AngloGold is seeking to sell mines or share capital costs with partners in a bid to reduce its $3.1 billion of net debt, partly accumulated during the decade-long bull run in gold to 2011. The company shelved a plan to split its South African operations from international assets in September when investors including hedge-fund billionaire John Paulson balked at the size of an accompanying $2 billion share sale.

AngloGold’s shares dropped as much as 8.7 percent, the most in more than two months, and traded down 6.7 percent to 127.52 rand as of 1:20 p.m. in Johannesburg. Gold fell 0.7 percent to $1,193.63 an ounce in London, while the five-company FTSE/JSE Africa Gold Mining Index declined 4.5 percent.
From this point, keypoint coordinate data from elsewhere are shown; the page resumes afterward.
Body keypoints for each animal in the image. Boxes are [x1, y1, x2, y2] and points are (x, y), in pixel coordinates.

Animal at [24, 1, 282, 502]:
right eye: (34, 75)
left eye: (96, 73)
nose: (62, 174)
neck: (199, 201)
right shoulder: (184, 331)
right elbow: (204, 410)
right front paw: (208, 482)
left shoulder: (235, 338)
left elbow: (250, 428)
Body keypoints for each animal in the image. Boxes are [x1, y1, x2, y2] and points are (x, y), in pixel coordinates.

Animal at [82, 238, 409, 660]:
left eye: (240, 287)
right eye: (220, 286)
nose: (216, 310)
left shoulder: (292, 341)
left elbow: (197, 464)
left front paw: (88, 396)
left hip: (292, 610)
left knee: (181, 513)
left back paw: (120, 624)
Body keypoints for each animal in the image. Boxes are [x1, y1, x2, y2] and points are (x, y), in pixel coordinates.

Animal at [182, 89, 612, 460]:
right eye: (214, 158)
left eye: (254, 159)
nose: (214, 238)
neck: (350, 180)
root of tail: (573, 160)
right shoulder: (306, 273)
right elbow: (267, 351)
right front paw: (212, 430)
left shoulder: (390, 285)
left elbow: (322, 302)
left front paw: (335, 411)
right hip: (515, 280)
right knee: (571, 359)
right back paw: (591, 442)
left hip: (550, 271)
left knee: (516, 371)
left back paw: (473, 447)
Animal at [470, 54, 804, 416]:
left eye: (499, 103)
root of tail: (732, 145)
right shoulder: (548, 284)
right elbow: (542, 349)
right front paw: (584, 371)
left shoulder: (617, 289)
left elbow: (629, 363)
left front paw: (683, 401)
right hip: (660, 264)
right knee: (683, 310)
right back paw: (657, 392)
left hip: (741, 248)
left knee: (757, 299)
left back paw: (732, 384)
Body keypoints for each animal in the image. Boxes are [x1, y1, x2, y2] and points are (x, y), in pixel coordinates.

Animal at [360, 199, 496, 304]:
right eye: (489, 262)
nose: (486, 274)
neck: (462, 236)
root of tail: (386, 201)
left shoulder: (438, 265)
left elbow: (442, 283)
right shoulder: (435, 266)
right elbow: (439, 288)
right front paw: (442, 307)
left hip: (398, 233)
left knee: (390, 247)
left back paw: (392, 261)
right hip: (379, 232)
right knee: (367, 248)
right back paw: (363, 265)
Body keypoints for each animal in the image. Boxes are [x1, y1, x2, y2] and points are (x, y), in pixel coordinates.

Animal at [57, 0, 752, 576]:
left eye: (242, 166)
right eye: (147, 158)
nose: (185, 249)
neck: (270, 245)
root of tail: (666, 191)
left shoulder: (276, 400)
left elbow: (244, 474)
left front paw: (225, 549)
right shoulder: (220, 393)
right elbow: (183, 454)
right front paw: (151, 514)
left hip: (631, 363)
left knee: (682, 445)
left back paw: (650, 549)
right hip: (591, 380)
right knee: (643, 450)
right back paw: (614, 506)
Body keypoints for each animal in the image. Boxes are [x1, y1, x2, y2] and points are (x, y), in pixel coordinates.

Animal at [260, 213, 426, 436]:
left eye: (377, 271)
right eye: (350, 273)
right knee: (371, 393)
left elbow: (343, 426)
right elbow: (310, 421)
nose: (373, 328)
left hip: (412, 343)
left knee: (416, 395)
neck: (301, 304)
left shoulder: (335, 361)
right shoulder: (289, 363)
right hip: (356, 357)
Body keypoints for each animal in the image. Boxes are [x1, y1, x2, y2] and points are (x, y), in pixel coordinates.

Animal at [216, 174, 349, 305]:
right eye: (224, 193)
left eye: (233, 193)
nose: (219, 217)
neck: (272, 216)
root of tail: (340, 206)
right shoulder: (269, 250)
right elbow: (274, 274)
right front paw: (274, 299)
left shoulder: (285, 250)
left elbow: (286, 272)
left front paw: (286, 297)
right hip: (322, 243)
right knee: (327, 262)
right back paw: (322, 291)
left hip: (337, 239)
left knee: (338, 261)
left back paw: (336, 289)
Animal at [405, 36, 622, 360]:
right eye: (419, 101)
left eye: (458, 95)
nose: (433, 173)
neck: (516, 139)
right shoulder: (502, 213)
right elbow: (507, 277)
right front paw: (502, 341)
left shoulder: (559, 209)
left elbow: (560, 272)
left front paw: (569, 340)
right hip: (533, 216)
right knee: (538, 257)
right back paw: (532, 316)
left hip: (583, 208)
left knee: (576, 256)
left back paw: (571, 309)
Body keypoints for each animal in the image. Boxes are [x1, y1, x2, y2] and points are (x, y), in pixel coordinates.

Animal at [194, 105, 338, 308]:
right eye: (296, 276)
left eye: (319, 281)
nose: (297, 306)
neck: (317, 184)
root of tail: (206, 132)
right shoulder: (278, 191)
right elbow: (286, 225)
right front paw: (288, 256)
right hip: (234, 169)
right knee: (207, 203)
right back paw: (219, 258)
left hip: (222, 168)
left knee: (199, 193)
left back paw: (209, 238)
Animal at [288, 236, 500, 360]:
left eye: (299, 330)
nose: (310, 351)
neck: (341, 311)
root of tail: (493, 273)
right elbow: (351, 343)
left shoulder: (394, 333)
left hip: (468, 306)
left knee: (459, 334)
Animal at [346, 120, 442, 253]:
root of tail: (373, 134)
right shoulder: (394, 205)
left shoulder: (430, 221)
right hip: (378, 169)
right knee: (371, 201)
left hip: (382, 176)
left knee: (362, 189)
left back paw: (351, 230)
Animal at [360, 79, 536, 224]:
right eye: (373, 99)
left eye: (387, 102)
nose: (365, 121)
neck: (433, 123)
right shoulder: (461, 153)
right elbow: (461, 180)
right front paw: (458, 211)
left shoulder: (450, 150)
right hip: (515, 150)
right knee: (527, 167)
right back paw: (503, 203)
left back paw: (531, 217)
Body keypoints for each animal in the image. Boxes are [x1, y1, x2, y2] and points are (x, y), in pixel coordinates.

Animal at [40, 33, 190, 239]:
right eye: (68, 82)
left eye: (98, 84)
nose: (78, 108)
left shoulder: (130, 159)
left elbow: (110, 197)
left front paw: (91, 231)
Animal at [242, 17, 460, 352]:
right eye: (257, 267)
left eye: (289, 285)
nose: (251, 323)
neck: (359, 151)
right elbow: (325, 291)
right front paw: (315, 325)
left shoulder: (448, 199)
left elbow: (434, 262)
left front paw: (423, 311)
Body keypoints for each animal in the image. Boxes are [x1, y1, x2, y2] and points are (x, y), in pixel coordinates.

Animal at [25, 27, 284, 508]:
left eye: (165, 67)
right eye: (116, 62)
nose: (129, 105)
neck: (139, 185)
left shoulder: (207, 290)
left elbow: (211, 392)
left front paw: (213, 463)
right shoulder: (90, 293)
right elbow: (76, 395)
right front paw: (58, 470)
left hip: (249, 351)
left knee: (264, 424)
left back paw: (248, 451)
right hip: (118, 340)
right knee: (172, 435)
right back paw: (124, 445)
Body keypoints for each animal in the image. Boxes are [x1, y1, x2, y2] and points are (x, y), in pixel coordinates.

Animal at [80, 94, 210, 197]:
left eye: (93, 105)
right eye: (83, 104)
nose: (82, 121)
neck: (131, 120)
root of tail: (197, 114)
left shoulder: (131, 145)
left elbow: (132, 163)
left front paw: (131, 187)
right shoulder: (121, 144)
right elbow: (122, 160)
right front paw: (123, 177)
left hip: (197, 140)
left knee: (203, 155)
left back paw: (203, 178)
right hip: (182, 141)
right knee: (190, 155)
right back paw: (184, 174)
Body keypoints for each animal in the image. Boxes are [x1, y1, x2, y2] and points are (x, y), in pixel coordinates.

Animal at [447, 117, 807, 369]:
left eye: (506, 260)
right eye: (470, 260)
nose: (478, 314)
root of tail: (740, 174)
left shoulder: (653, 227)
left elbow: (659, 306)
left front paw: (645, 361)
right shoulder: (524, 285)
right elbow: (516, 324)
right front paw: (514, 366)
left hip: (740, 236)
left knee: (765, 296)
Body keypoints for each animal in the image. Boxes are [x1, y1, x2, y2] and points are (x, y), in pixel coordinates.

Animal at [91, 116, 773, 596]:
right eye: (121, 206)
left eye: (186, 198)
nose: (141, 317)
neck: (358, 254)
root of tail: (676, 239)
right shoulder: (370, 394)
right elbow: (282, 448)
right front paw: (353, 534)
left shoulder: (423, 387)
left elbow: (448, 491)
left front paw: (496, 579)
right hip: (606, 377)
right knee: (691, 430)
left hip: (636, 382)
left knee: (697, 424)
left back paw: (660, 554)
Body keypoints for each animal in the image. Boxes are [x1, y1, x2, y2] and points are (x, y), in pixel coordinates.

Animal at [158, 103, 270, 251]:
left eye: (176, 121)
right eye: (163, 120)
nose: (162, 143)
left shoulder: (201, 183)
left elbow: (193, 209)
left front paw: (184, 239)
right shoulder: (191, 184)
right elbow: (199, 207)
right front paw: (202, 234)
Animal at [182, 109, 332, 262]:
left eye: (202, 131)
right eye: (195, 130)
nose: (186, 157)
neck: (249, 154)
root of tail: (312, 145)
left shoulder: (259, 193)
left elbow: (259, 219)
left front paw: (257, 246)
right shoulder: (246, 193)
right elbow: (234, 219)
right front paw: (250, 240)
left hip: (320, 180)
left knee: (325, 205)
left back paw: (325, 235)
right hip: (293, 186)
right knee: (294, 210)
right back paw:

Venkatakrishnan said he wouldn’t be naming which assets could be sold because “these are operating mines and also there are various stakeholders involved.”

AngloGold is also seeking partners for its Obuasi mine in Ghana and Colombian exploration assets.

Gauging Interest

AngloGold is gauging interest from other bullion producers and “non-conventional players” that want exposure to bullion, “particularly given the uncertainty that still exists on how reliable the U.S. recovery is,” Venkatakrishnan said.

A total of 50 deals totaling more than $2 billion were reported in 2014 by private interests in the mining sector, according to analysis released this month by law firm Berwin Leighton Paisner. Gold was the most popular for deal-makers with a total of 15 transactions completed.

AngloGold posted a headline loss, which excludes one-time items, of $71 million, or 17 cents a share, in the three months to Dec. 31, compared with a profit of $44 million, or 11 cents, in the preceding quarter, the company said in a statement on Monday.

AngloGold incurred $147 million of costs relating to job cuts and other restructuring at Obuasi in the fourth quarter, it said. The company joined other gold producers in paying for accounting losses at Rand Refinery, South Africa’s biggest bullion-processing plant. AngloGold contributed $44 million.

Gold produced climbed 2 percent to 1.16 million ounces in the quarter, while all-in sustaining costs declined 2 percent to $1,017 an ounce.

AngloGold’s net debt was $3.1 billion at the end of 2014, or 1.9 times earnings before interest, taxes, depreciation and amortization. That’s up from $2.95 billion at the end of the third quarter and about the same as a year ago.